Cal Newport’s book title is a little misleading. A World Without Email isn’t actually about getting rid of email, but it does a great job of hooking the reader into reading it cover-to-cover. I have to admit, I’m a sucker for a little clickbait, so Newport’s book was right up my alley. For years I’ve railed against the slow onslaught of tools and behaviors driving us all to be ever more responsive at all hours of the day. Like the slaughter line moving ever faster in Upton Sinclair’s The Jungle, we check our inboxes incessantly, slaves to what Newport calls the “Hyperactive Hive Mind” workflow.

Newport’s “Hyperactive Hive Mind” construct is a clever and snarky label for the very real unordered, anarchical system we all follow to communicate throughout the day. Because we’ve all either been born into this way of doing things or just been boiled one degree at a time over the years, we generally take the day on by reacting to whatever comes at us, shifting from one cognitive state to another, losing a ton of efficiency along the way. One of the reasons this book appealed to me early on is that he criticizes tools like Slack (commonly thrown around in conference roundtables as a panacea) as making things potentially worse for teams because its (self-imposed) heightened level of responsiveness and resulting anxiety for knowledge workers can yield diminishing returns. While Newport doesn’t have a silver-bullet solution to combat the “Hyperactive Hive Mind” workflow, he does offer a few areas where he’s seen success.

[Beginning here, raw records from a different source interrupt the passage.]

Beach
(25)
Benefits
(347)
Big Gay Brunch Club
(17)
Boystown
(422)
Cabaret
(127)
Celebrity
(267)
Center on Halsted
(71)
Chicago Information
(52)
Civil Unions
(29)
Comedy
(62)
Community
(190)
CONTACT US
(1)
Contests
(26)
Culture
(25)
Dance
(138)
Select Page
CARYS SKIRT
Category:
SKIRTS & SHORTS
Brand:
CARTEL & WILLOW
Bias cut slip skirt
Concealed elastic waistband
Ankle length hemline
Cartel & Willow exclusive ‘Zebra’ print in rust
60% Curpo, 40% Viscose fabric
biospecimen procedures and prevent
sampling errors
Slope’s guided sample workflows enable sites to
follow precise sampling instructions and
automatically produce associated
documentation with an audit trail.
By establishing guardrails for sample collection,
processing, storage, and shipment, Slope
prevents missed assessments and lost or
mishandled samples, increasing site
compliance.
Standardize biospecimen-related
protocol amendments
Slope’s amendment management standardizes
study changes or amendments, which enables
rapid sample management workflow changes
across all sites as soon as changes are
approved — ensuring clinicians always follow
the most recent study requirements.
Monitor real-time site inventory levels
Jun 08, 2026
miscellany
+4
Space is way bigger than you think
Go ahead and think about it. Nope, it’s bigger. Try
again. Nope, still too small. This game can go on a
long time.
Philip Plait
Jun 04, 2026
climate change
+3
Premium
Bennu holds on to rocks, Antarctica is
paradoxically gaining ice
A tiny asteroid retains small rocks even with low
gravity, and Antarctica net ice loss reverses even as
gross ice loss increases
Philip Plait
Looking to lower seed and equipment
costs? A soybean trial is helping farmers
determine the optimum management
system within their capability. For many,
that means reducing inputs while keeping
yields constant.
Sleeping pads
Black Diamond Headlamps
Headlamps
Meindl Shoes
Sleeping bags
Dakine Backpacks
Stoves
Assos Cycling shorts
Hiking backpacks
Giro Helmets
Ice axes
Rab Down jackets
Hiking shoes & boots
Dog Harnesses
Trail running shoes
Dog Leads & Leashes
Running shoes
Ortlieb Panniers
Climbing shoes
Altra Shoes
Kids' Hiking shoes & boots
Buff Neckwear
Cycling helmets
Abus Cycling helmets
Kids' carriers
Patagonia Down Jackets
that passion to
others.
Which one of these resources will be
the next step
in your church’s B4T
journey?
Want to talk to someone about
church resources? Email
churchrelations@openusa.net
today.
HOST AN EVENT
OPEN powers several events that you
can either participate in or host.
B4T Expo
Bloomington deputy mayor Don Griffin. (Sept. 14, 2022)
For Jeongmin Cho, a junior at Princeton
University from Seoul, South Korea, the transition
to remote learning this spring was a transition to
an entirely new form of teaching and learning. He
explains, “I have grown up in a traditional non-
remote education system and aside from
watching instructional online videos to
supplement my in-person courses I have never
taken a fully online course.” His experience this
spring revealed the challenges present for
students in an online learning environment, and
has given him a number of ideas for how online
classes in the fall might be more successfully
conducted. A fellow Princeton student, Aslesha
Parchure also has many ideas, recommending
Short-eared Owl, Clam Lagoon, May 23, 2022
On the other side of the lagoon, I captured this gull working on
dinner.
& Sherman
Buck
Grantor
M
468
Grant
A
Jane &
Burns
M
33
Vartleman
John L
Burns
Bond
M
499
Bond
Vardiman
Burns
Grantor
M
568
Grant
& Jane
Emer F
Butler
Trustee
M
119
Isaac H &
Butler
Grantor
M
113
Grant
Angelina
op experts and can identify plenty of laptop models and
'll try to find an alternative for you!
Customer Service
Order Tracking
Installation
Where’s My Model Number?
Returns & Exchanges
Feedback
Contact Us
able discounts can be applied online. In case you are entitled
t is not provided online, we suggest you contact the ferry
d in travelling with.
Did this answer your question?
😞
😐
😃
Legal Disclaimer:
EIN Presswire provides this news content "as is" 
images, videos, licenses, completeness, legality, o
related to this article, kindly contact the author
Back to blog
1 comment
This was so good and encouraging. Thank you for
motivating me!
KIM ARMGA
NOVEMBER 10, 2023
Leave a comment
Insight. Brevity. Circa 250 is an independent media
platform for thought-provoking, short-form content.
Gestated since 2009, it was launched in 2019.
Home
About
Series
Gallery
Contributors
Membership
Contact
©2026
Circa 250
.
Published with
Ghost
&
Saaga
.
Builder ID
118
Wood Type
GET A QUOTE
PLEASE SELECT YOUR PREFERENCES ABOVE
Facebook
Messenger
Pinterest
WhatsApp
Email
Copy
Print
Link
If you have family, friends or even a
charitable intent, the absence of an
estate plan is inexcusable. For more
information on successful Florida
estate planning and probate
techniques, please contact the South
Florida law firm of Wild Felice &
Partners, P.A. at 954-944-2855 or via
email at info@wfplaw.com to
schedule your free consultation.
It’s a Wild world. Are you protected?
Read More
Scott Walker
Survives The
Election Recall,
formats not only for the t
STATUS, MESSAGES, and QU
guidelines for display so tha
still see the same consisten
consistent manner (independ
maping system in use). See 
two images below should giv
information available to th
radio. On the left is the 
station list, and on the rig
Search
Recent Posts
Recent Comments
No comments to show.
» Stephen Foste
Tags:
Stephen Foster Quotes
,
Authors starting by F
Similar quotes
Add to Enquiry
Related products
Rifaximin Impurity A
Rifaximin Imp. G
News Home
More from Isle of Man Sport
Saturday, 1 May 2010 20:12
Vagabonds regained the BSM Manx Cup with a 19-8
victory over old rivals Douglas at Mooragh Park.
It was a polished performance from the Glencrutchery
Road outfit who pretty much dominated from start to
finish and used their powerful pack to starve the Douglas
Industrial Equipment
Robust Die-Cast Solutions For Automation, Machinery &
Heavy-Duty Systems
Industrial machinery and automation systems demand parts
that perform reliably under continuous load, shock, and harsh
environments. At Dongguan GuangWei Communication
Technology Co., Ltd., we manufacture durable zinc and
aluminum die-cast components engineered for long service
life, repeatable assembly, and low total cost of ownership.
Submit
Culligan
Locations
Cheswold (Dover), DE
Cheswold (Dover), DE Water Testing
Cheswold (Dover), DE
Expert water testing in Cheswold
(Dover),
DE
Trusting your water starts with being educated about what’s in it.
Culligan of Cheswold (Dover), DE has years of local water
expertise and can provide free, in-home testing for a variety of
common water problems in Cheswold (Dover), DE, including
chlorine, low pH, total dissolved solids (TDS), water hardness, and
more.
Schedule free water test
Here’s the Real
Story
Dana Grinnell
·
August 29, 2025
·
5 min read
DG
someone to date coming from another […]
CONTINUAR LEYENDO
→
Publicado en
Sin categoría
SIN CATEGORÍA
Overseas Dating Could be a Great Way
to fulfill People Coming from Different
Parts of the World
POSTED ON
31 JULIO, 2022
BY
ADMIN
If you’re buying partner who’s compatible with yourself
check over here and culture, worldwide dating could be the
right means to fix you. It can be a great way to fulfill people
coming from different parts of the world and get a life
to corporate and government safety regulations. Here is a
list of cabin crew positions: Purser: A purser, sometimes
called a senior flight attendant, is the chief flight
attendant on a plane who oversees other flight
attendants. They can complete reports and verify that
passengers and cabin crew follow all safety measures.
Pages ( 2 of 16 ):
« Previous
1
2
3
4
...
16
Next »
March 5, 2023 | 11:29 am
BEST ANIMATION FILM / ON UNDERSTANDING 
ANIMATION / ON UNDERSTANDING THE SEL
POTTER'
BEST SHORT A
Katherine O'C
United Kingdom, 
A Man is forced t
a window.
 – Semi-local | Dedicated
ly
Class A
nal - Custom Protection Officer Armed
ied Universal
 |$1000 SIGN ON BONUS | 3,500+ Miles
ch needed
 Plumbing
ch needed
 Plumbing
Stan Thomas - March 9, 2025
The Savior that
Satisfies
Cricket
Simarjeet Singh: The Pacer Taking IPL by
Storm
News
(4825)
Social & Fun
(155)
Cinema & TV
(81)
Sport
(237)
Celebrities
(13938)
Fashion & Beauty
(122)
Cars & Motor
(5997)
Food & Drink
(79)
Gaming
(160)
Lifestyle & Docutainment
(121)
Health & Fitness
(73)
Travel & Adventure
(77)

Also by Henry Clifford: Avoiding Calcification

Newport alleges the introduction of personal computing gave rise to the idea that administrative tasks once delegated to administrative assistants could now be done by busy executives because they’d become so easy. In fact, cognitive switching around each day by high-performing individuals as they move from creating, answering emails, phone calls, texts, Slack, and updating dashboards has resulted in decreased productivity. Newport gives a few examples of companies where he’s seen jobs like sales or software development analyzed that resulted in onboarding more admin resources to keep them in motion doing more of their specialized work. In a world where adding headcount is sometimes considered a cardinal sin in a company, it might sound counterintuitive to increase some employee productivity by hiring more support staff.

I’ve seen this specialization approach work extremely well inside my own company, Livewire, as over the years we’ve broken apart our sales workflow and hired dedicated system designers and project managers. I would never want to go backwards. Even now, with all this specialization, I feel like there’s even more work to do as we explore how we can better empower our salespeople to focus more of their time being in front of customers.

In other parts of Livewire, specialization has also shown itself to yield immediate benefits. When we decided to shift our entire incoming service line over to Parasol’s AllCall service [full disclosure: I’m a co-founder of Parasol], we started to see an immediate spike in customer concerns immediately becoming appointments on our service calendar. The folks who were previously handling all those inbound “Hyperactive Hive Mind” calls are now scheduled in an orderly fashion and hopefully are much happier as a result.

Also by Henry Clifford: How Do I Staff My Sales Team?

Newport’s book is a wake-up call and a rally cry to action. He posits that we’re at the precipice of redefining knowledge work, the same way the automotive industry sat just before Henry Ford started cranking out Model Ts on his assembly line. The change then was abrupt and everyone thought Ford was crazy. Who will be the crazy one now?

What are you doing to combat the “Hyperactive Hive Mind” in your company?

Gotta go, I just received a really urgent email about my TPS reports.

Stay frosty, and see you in the field.